Na busca pelo sustento, nem no sol habita a memória do dia em que nascera antes das suas caminhadas em direcção ao rio Muchimazi. Carregadas de baldes, enxadas, pás, nenhum peso supera a responsabilidade de sustentar as suas famílias.

Entre a Dignidade e a Necessidade, a extracção de areia é, para muitas destas mulheres, mais do que uma actividade económica: é uma questão de sobrevivência. Cada balde cheio representa uma possibilidade de colocar comida na mesa, segundo conta Ana Francisco.

“No rio encontrei o sustento”

Entre desafios e coragem, Ana Francisco, transforma a extracção de areia na única esperança para alimentar os filhos. A dona Ana Francisco, vive no distrito de Mecanhelas. Sua face, revela uma vida de luta, onde o sustento diário é motivo de celebração. Para ela, nenhum dia 7 supera o seu quotidiano, que exige dela muita entrega e poucas distracções.

“No dia 07 de Abril, enquanto outras mulheres se dirigiam à Praça dos Heróis para comemorar o Dia da Mulher Moçambicana, eu seguia um caminho diferente —o do rio Muchimazi.”

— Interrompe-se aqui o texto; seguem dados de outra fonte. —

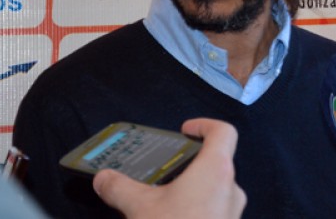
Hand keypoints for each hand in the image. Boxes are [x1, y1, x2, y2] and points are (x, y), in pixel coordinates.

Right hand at [93, 118, 245, 218]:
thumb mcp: (139, 208)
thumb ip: (120, 188)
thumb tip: (103, 178)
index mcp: (216, 171)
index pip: (223, 132)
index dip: (204, 125)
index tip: (184, 131)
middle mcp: (231, 189)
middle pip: (216, 162)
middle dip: (189, 164)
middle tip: (165, 169)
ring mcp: (232, 213)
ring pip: (215, 189)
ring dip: (192, 188)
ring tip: (163, 198)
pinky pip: (213, 211)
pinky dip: (195, 209)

Ana Francisco fala de uma trajectória difícil, mas necessária. Na companhia de tantas outras mulheres, conhece o comportamento do sol muito antes de sequer nascer. A dura batalha de enfrentar a água fria, tornou-se um acto normal. As dificuldades no início da jornada morram na memória de um passado que exigiu dela mais do que coragem, pão para os filhos

Para heroína invisível de um lar cujas estatísticas pouco revelam, o mergulho no rio mostrou-se necessário, sobretudo quando o sustento não tinha género masculino.

“A areia é pesada, mas também é esperança. Com esse trabalho, consigo algum dinheiro para comprar comida, cadernos e cuidar da casa.”

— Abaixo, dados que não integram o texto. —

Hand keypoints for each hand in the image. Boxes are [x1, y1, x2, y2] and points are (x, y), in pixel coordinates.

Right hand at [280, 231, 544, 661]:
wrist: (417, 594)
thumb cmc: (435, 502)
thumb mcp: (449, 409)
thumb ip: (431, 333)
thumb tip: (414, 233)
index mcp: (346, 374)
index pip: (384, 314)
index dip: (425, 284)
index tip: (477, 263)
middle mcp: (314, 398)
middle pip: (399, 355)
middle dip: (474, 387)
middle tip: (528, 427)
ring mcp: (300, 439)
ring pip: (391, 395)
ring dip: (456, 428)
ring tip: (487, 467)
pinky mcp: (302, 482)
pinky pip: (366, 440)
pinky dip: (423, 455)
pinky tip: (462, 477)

Mulher de muitas lutas e poucas palavras, fala carregada de nostalgia e esperança de ver os filhos longe do rio.


“Não é fácil. Ficamos muitas horas na água, sob sol forte. Mas não posso parar.    Gostaria de celebrar este dia como outras mulheres, mas a minha realidade é diferente. Aqui no rio, não há discursos. Há trabalho. E enquanto não surgirem melhores oportunidades, é aqui que continuo — a lutar pela minha família.

Esta estória, revela-nos a outra face que tende de ser enfeitada. Igual Ana, há tantas outras que desempenham um papel fundamental na economia local. Em Mecanhelas, a areia extraída é vendida para construção, tornando-se uma fonte essencial de rendimento. A actividade é exigente e arriscada. Longas horas dentro de água, exposição ao sol intenso e esforço físico constante colocam em causa a saúde destas mulheres.

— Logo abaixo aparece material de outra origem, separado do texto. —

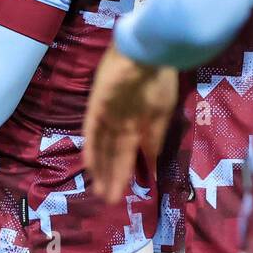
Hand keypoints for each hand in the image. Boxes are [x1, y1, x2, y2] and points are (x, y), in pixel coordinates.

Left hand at [83, 45, 177, 204]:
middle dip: (113, 177)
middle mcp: (121, 122)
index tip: (127, 192)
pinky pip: (91, 131)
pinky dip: (91, 149)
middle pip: (114, 155)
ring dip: (101, 169)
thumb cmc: (160, 80)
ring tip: (100, 191)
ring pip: (102, 148)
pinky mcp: (96, 107)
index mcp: (139, 123)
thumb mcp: (163, 112)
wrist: (148, 52)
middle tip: (110, 200)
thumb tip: (150, 162)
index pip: (129, 153)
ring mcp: (107, 115)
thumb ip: (154, 137)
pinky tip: (90, 167)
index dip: (127, 173)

Enquanto se exaltam conquistas pelo país, estórias como esta, levanta questões profundas sobre desigualdade e sobrevivência para algumas mulheres daquela região da província do Niassa, porém, mais do que homenagens simbólicas, estas mulheres esperam por mudanças concretas: Emprego Digno, Melhores Condições de Vida e Políticas Inclusivas.